VOTRE OBJECTIF. Dans l'extrait sur le Comité constitutionnel syrien, recopiez mot pour mot tout ce qui va de « C'est la première » jusqu'à « après sa formation. ».

EXTRAIT À LIRE.
C'est la première fois en presque neuf ans d'un conflit ayant fait plus de 370.000 morts et déplacé plus de 5 millions de personnes, qu'une lueur de résolution pointe à l'horizon. Le 30 octobre, après deux années d'âpres efforts, le Comité constitutionnel syrien, qui comprend en son sein des représentant·es du régime de Bachar el-Assad et de l'opposition, s'est enfin réuni à Genève, quelques semaines après sa formation.
Il s'agit du «début de quelque chose de nouveau, de significatif pour la Syrie et pour les Syriens de partout», s'est félicité l'envoyé spécial de l'ONU pour la Syrie, le Suédois Geir Pedersen, après trois jours de discussions au siège des Nations unies dans la capitale helvétique, qualifiant le comité de «crédible, équilibré et inclusif».

INFORMATIONS FOURNIES.
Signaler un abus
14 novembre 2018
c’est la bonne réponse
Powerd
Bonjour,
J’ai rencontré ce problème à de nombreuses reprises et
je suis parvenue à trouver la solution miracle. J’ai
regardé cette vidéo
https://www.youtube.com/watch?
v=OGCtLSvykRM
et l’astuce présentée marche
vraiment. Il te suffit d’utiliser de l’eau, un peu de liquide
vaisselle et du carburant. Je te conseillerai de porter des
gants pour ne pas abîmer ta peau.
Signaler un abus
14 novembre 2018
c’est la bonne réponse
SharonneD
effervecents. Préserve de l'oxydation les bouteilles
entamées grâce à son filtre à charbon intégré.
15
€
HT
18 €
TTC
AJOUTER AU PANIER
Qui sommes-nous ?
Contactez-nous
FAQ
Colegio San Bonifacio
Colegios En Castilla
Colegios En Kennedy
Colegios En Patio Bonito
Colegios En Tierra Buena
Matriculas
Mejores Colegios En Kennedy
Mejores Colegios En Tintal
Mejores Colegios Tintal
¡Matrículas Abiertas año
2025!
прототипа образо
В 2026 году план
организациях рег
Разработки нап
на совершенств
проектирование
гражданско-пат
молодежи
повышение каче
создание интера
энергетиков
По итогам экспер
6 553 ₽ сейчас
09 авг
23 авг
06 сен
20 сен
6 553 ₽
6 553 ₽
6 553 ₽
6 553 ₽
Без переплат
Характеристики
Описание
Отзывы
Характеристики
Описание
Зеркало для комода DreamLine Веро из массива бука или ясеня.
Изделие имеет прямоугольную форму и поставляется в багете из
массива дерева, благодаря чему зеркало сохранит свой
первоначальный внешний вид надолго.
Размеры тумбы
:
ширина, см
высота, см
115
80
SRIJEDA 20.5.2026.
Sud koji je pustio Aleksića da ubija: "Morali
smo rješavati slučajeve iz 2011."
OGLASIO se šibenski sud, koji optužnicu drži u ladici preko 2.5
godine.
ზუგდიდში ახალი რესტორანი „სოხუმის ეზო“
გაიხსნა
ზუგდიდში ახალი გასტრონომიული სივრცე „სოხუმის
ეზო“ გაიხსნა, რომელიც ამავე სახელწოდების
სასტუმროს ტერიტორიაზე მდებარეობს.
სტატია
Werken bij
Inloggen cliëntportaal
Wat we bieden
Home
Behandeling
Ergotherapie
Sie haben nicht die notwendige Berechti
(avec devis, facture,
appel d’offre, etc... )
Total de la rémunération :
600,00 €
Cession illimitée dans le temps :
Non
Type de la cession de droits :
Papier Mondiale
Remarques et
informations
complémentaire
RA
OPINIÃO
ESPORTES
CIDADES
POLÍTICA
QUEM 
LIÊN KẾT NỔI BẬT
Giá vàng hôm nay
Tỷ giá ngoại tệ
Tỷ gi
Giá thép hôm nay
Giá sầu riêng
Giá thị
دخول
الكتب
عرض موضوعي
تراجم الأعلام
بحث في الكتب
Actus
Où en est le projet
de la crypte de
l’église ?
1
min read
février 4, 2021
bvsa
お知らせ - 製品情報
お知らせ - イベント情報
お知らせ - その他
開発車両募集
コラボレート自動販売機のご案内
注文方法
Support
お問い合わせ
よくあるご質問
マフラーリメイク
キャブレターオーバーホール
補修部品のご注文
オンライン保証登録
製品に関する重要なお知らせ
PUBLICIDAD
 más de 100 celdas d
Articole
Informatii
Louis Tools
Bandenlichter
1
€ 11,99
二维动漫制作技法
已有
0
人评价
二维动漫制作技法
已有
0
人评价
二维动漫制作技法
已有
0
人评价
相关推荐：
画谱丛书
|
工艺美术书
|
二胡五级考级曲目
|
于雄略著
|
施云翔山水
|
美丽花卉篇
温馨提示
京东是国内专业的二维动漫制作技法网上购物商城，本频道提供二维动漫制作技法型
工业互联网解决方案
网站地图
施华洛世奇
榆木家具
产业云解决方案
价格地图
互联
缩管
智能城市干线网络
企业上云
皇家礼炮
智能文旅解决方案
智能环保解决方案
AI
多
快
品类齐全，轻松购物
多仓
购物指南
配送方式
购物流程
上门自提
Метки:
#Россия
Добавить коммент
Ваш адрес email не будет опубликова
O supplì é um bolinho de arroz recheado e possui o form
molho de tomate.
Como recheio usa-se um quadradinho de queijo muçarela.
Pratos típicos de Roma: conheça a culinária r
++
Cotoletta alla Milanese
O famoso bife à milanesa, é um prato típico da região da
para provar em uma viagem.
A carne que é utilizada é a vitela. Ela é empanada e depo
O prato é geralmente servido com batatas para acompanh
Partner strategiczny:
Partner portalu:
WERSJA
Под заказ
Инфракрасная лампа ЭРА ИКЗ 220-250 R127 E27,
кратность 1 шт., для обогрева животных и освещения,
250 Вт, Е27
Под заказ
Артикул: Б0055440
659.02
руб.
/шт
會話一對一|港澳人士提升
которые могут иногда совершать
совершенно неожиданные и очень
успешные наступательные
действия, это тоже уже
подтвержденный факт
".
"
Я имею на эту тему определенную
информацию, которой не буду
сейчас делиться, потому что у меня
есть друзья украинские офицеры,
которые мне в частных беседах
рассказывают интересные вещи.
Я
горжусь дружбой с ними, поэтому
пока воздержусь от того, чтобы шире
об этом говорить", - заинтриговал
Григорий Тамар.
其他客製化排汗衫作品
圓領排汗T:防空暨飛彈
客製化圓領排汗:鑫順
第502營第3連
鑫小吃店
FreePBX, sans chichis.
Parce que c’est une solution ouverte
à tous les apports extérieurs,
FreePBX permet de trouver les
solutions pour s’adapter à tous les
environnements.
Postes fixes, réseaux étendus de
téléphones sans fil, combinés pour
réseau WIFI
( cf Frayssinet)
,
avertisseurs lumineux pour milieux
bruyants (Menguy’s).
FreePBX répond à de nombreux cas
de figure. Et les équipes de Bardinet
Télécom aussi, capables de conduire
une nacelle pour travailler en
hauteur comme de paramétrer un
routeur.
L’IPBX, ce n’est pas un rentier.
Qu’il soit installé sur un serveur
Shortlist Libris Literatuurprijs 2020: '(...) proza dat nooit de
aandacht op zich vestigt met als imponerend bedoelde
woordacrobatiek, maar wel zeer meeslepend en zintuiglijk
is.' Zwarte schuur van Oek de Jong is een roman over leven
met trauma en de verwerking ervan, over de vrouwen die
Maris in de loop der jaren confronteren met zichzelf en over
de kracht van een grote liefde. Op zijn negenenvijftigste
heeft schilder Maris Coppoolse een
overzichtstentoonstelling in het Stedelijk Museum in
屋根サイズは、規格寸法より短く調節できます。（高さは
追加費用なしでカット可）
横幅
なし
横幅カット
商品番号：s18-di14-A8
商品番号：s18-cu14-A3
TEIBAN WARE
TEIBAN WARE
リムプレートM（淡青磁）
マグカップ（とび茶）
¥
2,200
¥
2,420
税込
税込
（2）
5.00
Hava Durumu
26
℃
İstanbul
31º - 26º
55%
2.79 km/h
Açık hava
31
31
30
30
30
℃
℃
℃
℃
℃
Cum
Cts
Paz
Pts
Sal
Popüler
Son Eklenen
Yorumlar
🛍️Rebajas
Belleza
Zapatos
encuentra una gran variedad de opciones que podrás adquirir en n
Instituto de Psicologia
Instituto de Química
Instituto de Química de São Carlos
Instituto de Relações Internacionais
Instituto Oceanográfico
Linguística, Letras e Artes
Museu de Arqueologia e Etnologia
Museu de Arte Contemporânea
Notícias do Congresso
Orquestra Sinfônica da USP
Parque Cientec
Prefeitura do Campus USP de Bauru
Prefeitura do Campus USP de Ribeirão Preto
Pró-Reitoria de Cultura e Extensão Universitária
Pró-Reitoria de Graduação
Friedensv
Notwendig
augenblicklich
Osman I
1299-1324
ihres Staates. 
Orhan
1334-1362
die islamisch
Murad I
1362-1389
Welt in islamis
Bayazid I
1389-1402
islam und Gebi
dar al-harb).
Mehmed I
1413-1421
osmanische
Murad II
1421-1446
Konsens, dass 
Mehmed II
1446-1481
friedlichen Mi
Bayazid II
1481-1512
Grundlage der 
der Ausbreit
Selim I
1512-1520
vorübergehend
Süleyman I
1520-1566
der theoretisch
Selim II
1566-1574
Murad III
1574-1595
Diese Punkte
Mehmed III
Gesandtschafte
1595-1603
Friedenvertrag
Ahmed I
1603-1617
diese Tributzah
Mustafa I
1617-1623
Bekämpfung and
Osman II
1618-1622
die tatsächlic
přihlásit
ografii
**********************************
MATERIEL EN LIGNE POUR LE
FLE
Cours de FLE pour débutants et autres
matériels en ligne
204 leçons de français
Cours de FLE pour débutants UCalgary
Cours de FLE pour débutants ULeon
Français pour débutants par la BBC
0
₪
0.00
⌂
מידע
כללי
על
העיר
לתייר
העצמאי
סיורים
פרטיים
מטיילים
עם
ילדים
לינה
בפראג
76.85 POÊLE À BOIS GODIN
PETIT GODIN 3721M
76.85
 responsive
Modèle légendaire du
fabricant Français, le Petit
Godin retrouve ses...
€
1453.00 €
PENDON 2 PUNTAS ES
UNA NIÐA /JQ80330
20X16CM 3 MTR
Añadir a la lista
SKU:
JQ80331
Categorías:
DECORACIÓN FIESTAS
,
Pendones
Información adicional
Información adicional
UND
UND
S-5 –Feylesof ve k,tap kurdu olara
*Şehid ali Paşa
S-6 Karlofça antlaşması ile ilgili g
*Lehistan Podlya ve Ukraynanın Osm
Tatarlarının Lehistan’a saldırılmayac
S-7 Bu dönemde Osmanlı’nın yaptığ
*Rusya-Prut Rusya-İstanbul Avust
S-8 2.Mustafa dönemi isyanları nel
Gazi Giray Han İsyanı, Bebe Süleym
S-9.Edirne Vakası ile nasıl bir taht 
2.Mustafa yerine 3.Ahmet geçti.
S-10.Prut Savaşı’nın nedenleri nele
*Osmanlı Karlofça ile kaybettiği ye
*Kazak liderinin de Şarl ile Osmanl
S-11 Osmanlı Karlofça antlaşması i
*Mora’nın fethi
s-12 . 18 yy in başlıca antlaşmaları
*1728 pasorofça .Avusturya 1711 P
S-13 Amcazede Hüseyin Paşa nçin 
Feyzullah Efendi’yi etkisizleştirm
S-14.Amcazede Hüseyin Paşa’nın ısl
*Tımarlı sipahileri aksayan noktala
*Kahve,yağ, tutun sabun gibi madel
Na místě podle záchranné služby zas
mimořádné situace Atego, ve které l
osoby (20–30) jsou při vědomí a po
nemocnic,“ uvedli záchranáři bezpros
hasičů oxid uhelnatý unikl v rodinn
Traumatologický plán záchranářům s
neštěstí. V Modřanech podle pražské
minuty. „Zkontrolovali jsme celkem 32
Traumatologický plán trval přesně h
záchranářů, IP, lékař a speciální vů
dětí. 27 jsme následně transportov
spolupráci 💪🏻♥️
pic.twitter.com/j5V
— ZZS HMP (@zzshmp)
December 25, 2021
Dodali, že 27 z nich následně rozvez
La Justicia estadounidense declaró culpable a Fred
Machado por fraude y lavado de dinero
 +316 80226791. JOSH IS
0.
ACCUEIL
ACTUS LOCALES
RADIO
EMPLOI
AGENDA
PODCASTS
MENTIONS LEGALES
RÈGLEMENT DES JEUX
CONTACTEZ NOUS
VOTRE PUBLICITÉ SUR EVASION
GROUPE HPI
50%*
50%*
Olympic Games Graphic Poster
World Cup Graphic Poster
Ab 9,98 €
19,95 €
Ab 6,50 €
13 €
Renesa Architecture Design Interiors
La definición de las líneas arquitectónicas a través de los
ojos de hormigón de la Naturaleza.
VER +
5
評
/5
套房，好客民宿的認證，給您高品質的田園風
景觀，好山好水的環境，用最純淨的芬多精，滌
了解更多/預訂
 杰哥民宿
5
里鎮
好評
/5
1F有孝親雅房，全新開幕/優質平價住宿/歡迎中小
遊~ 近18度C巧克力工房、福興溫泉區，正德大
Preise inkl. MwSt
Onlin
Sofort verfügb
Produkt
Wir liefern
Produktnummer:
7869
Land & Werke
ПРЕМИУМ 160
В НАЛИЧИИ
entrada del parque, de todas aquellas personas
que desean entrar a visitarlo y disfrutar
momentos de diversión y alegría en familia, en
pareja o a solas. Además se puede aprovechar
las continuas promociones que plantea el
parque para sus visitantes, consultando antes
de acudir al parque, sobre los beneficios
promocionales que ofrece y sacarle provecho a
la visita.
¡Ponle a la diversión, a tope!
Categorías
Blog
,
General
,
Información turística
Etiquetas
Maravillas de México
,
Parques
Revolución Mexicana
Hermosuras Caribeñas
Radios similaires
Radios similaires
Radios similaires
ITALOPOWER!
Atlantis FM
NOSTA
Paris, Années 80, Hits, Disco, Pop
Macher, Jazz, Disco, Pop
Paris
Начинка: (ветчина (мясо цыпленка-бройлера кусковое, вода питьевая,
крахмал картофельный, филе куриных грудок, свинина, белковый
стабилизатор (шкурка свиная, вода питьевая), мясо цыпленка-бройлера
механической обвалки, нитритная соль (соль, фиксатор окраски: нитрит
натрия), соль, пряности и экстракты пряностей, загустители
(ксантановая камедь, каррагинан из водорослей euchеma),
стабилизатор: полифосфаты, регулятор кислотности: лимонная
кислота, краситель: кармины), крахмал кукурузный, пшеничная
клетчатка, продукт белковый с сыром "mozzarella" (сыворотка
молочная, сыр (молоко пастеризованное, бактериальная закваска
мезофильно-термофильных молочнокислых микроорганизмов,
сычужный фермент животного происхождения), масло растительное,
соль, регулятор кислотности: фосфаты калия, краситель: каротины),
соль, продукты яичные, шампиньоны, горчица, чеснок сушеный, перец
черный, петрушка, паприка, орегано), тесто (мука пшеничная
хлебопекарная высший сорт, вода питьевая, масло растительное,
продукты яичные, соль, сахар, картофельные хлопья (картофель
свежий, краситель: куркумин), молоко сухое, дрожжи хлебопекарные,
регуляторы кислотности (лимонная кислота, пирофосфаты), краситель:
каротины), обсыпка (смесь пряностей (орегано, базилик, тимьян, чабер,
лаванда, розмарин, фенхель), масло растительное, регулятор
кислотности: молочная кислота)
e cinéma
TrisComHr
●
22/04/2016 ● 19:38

RÉPONSE CI-DESSOUS.
C'est la première fois en presque neuf ans d'un conflit ayant fait plus de 370.000 morts et déplacé plus de 5 millions de personnes, qu'une lueur de résolution pointe à l'horizon. Le 30 octobre, après deux années d'âpres efforts, le Comité constitutionnel syrien, qui comprend en son sein des représentant·es du régime de Bachar el-Assad et de l'opposition, s'est enfin réuni à Genève, quelques semaines après sa formation.